See more here: http://tanbih.qcri.org/media-coverage/

The Future of “Fake News”

Overall, it is largely believed that “fake news” can and has affected elections, e.g., Brexit, US Presidential elections in 2016, etc. The true impact is unknown, but we should expect a large number of new actors to give it a try, and institutions should act to protect democracy. Here are some ideas: they can mandate transparency for political advertising, can make imprint rules apply online, and can try to make it economically not profitable to spread disinformation (as part of the “fake news” are generated and spread for the revenue they generate with ads). Democratic institutions can also put pressure on tech companies to address the problem, as otherwise they might not want to do it: (i) tech companies do not want to become Ministries of Truth, and (ii) as “fake news” generate more user engagement, this means more profit from advertisements shown to users. Yet, any intervention has to be done very carefully! The focus should be on long-term solutions, and thinking should go beyond what Facebook, Twitter, Google can do (they might not be around in 5-10 years, e.g., MySpace is now gone). Protecting freedom of speech should be a priority. Legislation can easily go wrong, as it has happened in Malaysia, where leading politicians from the opposition were put in prison for spreading “fake news”. Similarly, harsh laws in Germany (fines of up to 50M euro) and Russia (modeled after the German one) have caused worries of potential self-censorship.

Now, some predictions from a technological perspective. First, on the negative side, we expect further advances in “deep fakes” (machine-generated videos, and images). This is a really scary development, but probably only in the long run; at this point, “deep fakes” are still easy to detect both using AI and also for experienced users.

We also expect advances in automatic news generation. This is already a reality and a sizable part of the news we are consuming daily are machine generated, e.g., about the weather, the markets, and sport events. Such software can describe a sport event from various perspectives: neutrally or taking the side of the winning or the losing team. It is easy to see how this can be used for political misinformation and disinformation.

Yet, we hope to see this coming year “fake news” gone the way of spam: not entirely eliminated (as this is impossible), but put under control. AI has already helped a lot in the fight against spam, and we expect that it would play key role in putting “fake news” under control as well. This would ultimately strengthen democracy.

A key element of the solution would be limiting the spread. The social media platforms are best positioned to do this on their own platforms, and they have already started working on this. Twitter has suspended more than 70 million accounts in May and June 2018, and the pace continued in July; this can help in the fight against bots and botnets, which are the new link farms: 20% of the tweets during the 2016 U.S. Presidential campaign were shared by bots. Facebook, from its part, warns users when they try to share a news article that has been fact-checked and identified as fake by at least two trusted fact-checking organizations, and it also downgrades “fake news” in the news feed. We expect the AI tools used for this to get better, just like spam filters have improved over time.

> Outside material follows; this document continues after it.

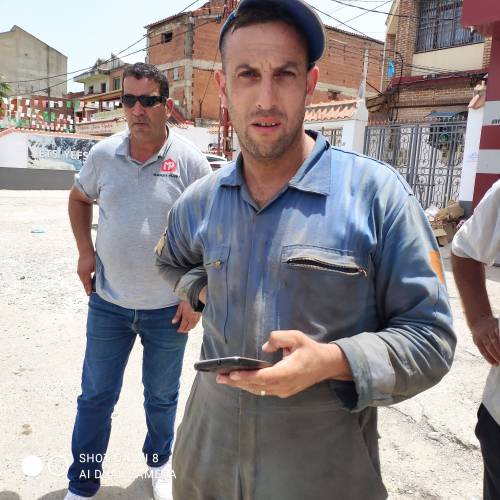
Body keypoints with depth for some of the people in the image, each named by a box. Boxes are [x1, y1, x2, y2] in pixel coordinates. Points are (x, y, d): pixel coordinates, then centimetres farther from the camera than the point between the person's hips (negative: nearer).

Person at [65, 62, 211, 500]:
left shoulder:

Yet, the most important element of the fight against disinformation is raising user awareness. First, this would limit the effect of political propaganda as such: as Joseph Goebbels, Reich Minister of Propaganda of Nazi Germany, has put it, “Propaganda becomes ineffective the moment we are aware of it”. Second, it would help limit the spread of disinformation as users would be less likely to share it online. We hope that practical tools such as our news aggregator Tanbih would help in that aspect.